This series provides a brief overview of the each NFL team’s 2018 season, and the state of their skill positions for fantasy purposes with an eye towards the upcoming campaign and possibly beyond. I will be reviewing each team in the reverse order of the final 2018 standings. Next up…Minnesota.
Minnesota Vikings (8-8)
After enduring a quarterback carousel spanning several seasons (which included Christian Ponder, Teddy Bridgewater, Sam Bradford, and Case Keenum), Minnesota decided to lock down prized 2018 free agent Kirk Cousins by making him the third-highest paid NFL quarterback on an average annual basis at that time (a figure that drops to fifth following the recent extensions signed by Ben Roethlisberger and Russell Wilson). While Cousins’ inaugural season with the Vikings wasn’t exactly a smashing success from a real-life perspective (no playoffs), he did prove useful for fantasy owners, finishing as the overall QB11, which included career single-season highs in touchdown passes (30) and completion percentage (70.1). Cousins didn’t exactly do anything to dispel the notion that he crumbles at inopportune times (see Week 14 at Seattle or Week 17 at Chicago), though his armament of offensive weapons that includes one of the most talented wideout duos in the NFL keeps him in play as a viable starter most weeks, and capable of popping for the occasional blow-up game.
Dalvin Cook’s return from a 2017 season-ending ACL tear was less than triumphant, as he only lasted two games before suffering what at the time were labelled by the team as”cramps”. It was later revealed that Cook had endured a hamstring strain, forcing him to sit out five of the Vikings’ next six contests. Upon returning for good in Week 9, Cook showed us glimpses of the player fantasy managers fell in love with as a rookie, putting up 89.4 total yards per game and scoring four times over the Vikings’ final eight contests (though by that point it was likely too little too late considering the regular season for most fantasy leagues was already about 2/3 over). During Cook’s stint on the sidelines, it was once again up to Latavius Murray to lead the Vikings’s rushing attack, this time without Jerick McKinnon around to share touches, to which Murray responded with 78 total yards per game and five touchdowns over six starts. It may not look that way based on the numbers, but Murray’s run as the Vikings’ top backfield was largely underwhelming absent the touchdowns, as his stats during Cook’s absence were inflated based off a 155 rushing yard performance in Week 6 versus Arizona (Murray actually failed to clear 70 yards on the ground in any other 2018 contest).

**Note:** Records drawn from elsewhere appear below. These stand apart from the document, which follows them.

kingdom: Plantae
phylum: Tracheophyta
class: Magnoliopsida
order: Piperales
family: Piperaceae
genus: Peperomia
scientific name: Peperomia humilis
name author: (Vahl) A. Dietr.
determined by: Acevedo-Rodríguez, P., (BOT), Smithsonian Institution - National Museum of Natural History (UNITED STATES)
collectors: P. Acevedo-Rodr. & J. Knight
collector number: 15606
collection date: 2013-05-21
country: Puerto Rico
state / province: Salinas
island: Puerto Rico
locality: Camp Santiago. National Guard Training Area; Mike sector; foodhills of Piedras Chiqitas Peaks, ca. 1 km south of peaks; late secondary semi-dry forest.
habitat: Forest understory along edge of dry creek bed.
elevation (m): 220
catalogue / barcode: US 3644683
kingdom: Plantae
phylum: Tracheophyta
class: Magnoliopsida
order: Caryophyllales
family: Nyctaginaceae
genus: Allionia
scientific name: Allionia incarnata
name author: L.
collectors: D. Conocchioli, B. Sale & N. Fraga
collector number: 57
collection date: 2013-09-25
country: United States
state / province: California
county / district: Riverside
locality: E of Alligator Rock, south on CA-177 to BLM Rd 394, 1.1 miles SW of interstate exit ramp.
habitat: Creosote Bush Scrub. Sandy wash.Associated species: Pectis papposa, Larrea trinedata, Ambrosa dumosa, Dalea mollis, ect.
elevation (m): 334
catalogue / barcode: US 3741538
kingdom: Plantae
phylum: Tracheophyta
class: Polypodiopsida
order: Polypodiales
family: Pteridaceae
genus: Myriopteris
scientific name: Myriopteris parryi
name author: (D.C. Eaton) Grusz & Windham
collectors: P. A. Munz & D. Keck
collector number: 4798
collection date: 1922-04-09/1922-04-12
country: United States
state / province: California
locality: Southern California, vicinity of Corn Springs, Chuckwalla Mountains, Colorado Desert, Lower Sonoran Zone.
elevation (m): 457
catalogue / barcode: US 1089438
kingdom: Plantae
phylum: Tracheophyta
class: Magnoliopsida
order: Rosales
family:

Having previously restructured his contract to conclude at the end of 2018, Murray was plucked off the free agent marketplace by the New Orleans Saints, where he’ll replace Mark Ingram as their Alvin Kamara complement.
Heading into the Vikings’ 2019 season, Cook will be afforded another opportunity to operate as the team’s featured back, though his injury history cannot be overlooked. Cook has now missed 17 of a possible 32 games since entering the NFL two years ago, a fact the Vikings’ are keenly cognizant of considering they spent a third-round draft pick this past April on former Boise State Bronco Alexander Mattison, who figures to slot in as Cook’s primary backup given second-year guys Mike Boone and Roc Thomas didn’t show much of anything as rookies to deserve expanded roles. Mattison isn’t quite the burner that Cook is in the open field, but does possess solid vision, the ability to power through contact, and competency as a receiver (55 receptions as a two-year starter at the NCAA level). We at Fantasy Sharks are projecting Cook for about 1,500 total yards of offense (1,041 rushing/478 receiving) and 10 touchdowns this coming season, finishing as the RB10 in PPR formats (which puts him on the low-end side of the RB1 spectrum). With Cook a likely late-second/early-third round draft pick based on current ADP, it wouldn’t be a bad idea for fantasy managers to prioritize Mattison as a handcuff.